1. Communal living – If you think privacy is a luxury in dorm life, imagine having to share a 10 x 10 wooden hut with a literal horde of children, whose only true pleasure in life seems to be that of sitting on your bed and rubbing their sandy feet into your pillow. Now living in a New Apt single, I find myself almost missing the feeling of ten pairs of eleven-year-old eyes, staring at me and asking me endless questions as I gracefully try to peel myself out of a wet one-piece bathing suit. At least I still get to share a bathroom!2. Limited dining options – Just as Peirce has a monopoly on those who can’t afford to eat at the Deli for every single meal of the day/have tried and failed to subsist on Market Dogs and Market Dogs alone, the only food available at camp is that which is served three times a day, with a set, single menu, the exception being the occasional salad bar option at lunch or peanut butter and jelly available by request. Surprisingly, the camp food I have been exposed to is actually awesome; thanks to the butt-load of arable land that exists in New England and all the small, family-owned produce farms that take advantage of that, my camp has a local food initiative similar to that which we have in place at Kenyon (s/o to Charlotte “The Local Food Girl” Local Food Girl). Also, infinimilk is a thing in both places.

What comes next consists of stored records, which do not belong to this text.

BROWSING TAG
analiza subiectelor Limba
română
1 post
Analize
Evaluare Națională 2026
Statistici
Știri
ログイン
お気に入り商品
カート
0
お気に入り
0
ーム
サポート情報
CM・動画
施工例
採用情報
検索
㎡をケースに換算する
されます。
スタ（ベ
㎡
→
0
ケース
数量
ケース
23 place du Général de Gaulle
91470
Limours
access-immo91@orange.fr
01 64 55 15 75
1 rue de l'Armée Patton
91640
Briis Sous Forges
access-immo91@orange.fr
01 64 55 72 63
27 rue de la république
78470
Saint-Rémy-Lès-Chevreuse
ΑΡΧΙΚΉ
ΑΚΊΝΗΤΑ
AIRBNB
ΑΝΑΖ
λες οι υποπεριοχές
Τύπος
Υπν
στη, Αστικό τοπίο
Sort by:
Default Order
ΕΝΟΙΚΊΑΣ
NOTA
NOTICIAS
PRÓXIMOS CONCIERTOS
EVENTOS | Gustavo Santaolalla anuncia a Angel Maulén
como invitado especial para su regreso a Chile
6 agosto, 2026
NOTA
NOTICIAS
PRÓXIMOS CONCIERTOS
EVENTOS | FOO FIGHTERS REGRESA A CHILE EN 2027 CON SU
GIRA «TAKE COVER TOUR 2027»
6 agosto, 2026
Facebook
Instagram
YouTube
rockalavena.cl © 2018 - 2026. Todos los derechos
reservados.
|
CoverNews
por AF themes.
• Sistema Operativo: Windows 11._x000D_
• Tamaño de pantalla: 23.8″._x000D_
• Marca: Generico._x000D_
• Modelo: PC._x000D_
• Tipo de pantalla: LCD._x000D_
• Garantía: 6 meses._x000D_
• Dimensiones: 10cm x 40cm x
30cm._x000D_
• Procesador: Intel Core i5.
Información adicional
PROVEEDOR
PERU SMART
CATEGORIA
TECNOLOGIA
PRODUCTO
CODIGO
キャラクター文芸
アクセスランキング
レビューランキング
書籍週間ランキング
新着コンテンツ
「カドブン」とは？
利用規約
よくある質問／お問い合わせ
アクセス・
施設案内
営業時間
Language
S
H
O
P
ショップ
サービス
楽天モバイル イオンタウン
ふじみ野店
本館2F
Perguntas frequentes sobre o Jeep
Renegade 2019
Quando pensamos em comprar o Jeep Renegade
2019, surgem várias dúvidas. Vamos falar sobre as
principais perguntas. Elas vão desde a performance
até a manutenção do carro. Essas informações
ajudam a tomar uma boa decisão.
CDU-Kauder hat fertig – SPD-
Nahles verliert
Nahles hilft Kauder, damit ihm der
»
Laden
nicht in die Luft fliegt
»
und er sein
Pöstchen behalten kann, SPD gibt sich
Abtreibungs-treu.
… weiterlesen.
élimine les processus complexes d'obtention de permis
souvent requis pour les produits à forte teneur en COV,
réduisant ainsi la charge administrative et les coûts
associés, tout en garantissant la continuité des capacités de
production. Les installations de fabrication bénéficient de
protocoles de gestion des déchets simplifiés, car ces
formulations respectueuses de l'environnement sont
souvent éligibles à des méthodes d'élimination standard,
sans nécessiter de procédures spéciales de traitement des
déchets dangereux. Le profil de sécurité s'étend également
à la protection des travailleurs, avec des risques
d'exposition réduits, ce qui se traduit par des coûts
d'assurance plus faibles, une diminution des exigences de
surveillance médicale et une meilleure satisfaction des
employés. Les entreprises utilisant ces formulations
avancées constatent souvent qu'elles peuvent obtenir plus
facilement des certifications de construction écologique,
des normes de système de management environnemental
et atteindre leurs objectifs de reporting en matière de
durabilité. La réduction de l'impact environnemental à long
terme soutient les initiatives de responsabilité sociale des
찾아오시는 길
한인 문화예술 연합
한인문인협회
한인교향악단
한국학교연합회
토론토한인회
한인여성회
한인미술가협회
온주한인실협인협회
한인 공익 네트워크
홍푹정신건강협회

3. The Krud – Living in close quarters with children for extended periods of time means that illness literally spreads like the plague. I’ve had a cold since the middle of this summer, and the only thing weirder than having chills in June is having that continue over into September, October, etc. until the actual flu season is over at Kenyon (aka June, once everyone leaves).
4. Townies – There are 2,400 people living in Gambier, and 2,600 living in the rural Vermont town where my camp is located. The extra 200-person cushion does not make any of the locals less friendly, as well any more tolerant of all the weird shit we try to pull when we go into town (think somewhere between this and this).
5. Diehard loyalty to c/kamp – The feeling most of us get when hearing “Kokosing Farewell” at the Senior Sing is the same feeling I get at the end of the summer when I hear “Country Roads, Take Me Home“, “Wagon Wheel”, “Leaving on a Jet Plane” or, oddly enough, “Lip Gloss” by Lil’ Mama, all songs that I will forever associate with camp. I’ve been at camp for seven years (four as a camper, three as a staff member), and have no plans to get a real summer job anytime soon, just as I know that I will probably skip the post-grad job hunt after graduating from Kenyon and be content to just spend my life living as a squatter under the Peirce Pub stage, emerging only to attend the odd Orientation event, club meeting/comedy show, or to try to score free Nite Bites from an unsuspecting freshman.